Last week she accepted an offer from an Ivy league school to enter a PhD program where she will be salaried and have her tuition and health care paid for over the next 5 years. My wife and I are immensely proud of her.

While I acknowledge my daughter is not the norm, I can attest that it is still possible to get through college without debt regardless of what everyone else on this board says. My wife had a burning desire to get educated against the wishes of her family and she financed it herself and did it. My family wanted me to get a manufacturing job and avoid the education nonsense, but I worked my way through two degrees with minimal debt. Now my daughter has done the same. It can be done with talent, desire, grit, and a little luck.

I suspect that most people at DU probably think I am full of B.S. about this and if they don't they would most likely consider it shameful that she worked four jobs simultaneously to graduate debt free. No matter. Pretty much only her former teachers, professors, and my wife and I realize exactly how exceptional she is. Intellectually, my daughter is in the 99th percentile in virtually every test category and she has been driven since kindergarten to eventually become a college professor and a world expert in her field.

Three years ago even she did not foresee the success she is currently enjoying.
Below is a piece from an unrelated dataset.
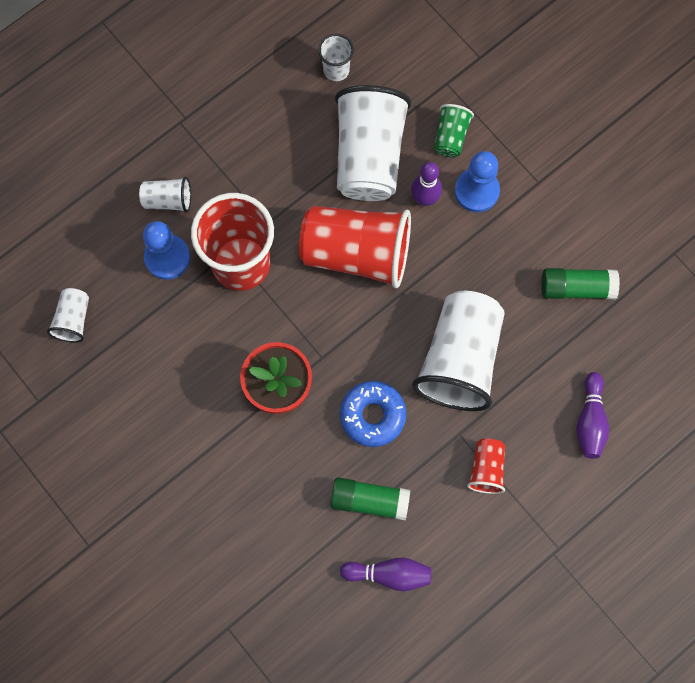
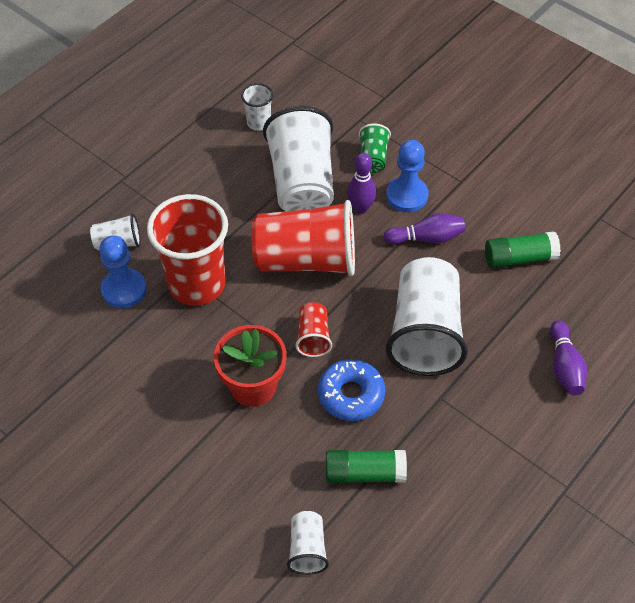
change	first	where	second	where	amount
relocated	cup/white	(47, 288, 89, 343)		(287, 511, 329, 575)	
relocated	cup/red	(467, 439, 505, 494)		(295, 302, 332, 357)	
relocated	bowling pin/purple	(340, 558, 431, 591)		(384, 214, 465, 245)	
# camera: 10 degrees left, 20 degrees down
We all had the same anxieties and concerns you are expressing. But remember, your daughter is just beginning her journey. Just impress upon her that every experience is potentially an opportunity. She has the power to make things happen and the ability to prove naysayers wrong. I wish her all the success in the world. If she really wants a degree, she will find a way to get it.

TexasBushwhacker

(20,185 posts)
33. I so agree
Sun Mar 27, 2016, 05:53 PM
Mar 2016

I was a teacher for 9 years and ran into one of my former students and her sister at a concert. It turned we were all fans of this local band, so we became friends.

It turned out both of her parents were teachers so money was tight. They had 4 kids, spaced fairly close together. They had a family meeting at some point and told the kids that their college educations would be their responsibility. While they obviously valued education, they said they simply couldn't finance college for all 4 and save anything for retirement.

They suggested that the kids work hard and do well in school so that they could get at least partial scholarships and that they plan on working part time and summers. ALL 4 kids went to college and finished their degrees and didn't have mountains of debt. It was important and they worked for it.

 

IdaBriggs

(10,559 posts)
34. Ahem. Did 75 credits in 8 months and saved a fortune.
Sun Mar 27, 2016, 10:10 PM
Mar 2016

Used CLEP to successfully test out of 7 classes (I tried for 10) which netted me 25 credits, then did double loads (28 credits the semester I got married). I did not sleep.

CLEP rules are different for each school, so investigation is necessary. I was already an adult when I did this, so personal motivation was very high. Also, socialization was not the focus of that period.

Good luck!

Iris

(15,653 posts)
35. What about a school in Canada?
Sun Mar 27, 2016, 11:28 PM
Mar 2016

We have neighbors whose child went to school on Canada because the tuition was significantly less than even a state school.